→ **Problem details**
The only thing to send back is the number of lines below that hold the string "possible".

Stored dataset items
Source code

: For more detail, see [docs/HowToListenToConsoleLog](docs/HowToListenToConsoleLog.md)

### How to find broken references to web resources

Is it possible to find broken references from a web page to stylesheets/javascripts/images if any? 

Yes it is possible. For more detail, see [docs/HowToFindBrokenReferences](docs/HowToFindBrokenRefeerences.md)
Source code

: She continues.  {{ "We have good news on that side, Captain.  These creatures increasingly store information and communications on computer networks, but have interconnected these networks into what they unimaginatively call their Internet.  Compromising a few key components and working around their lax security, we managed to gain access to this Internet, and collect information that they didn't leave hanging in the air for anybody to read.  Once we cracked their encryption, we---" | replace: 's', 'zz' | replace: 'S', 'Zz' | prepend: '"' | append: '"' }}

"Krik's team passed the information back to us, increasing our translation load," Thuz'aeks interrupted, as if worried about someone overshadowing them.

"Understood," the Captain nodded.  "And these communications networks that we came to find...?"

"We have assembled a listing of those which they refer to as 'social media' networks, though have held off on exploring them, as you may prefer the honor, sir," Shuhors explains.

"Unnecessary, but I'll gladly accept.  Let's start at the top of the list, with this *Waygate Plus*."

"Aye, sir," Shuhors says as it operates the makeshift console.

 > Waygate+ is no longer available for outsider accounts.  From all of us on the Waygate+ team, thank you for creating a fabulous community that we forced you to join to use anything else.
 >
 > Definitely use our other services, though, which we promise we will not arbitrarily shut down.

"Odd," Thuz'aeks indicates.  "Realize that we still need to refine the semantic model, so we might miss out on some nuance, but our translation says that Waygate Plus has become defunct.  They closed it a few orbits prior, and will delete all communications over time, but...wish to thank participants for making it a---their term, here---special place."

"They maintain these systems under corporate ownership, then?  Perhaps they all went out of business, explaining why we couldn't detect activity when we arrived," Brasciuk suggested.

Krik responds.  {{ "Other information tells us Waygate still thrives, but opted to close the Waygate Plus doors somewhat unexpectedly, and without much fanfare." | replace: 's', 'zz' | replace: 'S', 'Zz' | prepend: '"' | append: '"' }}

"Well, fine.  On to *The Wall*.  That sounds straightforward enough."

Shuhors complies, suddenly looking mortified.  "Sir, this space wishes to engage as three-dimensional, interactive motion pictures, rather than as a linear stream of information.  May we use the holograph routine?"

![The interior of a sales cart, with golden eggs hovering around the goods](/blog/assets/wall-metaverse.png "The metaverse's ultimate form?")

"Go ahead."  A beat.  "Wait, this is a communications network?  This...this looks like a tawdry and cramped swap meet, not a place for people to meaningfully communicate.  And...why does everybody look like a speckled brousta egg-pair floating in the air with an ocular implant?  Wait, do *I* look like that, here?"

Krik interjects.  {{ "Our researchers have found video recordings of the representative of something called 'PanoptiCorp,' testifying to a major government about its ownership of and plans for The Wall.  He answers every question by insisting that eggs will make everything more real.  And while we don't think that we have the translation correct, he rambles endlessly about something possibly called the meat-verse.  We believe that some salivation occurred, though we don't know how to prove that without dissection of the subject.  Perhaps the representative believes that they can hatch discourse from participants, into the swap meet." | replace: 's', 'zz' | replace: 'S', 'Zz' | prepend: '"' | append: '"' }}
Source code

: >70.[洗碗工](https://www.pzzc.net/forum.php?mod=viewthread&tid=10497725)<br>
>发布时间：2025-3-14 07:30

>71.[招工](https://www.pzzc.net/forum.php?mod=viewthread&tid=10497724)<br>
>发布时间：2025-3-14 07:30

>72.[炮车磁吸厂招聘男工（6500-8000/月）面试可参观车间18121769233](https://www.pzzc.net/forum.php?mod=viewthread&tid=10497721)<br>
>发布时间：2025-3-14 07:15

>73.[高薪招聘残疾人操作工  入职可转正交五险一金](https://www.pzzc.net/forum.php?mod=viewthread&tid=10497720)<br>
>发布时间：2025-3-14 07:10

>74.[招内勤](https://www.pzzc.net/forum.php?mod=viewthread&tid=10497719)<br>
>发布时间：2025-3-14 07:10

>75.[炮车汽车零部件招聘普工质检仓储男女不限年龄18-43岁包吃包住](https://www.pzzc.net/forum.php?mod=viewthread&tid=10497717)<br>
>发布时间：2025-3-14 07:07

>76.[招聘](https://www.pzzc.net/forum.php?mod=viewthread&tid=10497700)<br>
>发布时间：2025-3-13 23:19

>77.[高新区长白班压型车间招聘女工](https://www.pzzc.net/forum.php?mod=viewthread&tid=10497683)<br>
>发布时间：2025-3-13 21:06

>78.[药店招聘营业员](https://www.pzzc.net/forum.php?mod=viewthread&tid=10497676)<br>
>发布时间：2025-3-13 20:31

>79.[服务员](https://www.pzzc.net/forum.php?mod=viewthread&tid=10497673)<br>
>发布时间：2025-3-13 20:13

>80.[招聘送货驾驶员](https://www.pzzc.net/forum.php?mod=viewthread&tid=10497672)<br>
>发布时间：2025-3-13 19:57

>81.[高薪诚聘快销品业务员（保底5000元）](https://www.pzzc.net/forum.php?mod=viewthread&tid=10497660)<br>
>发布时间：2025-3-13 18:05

→ **Result**
2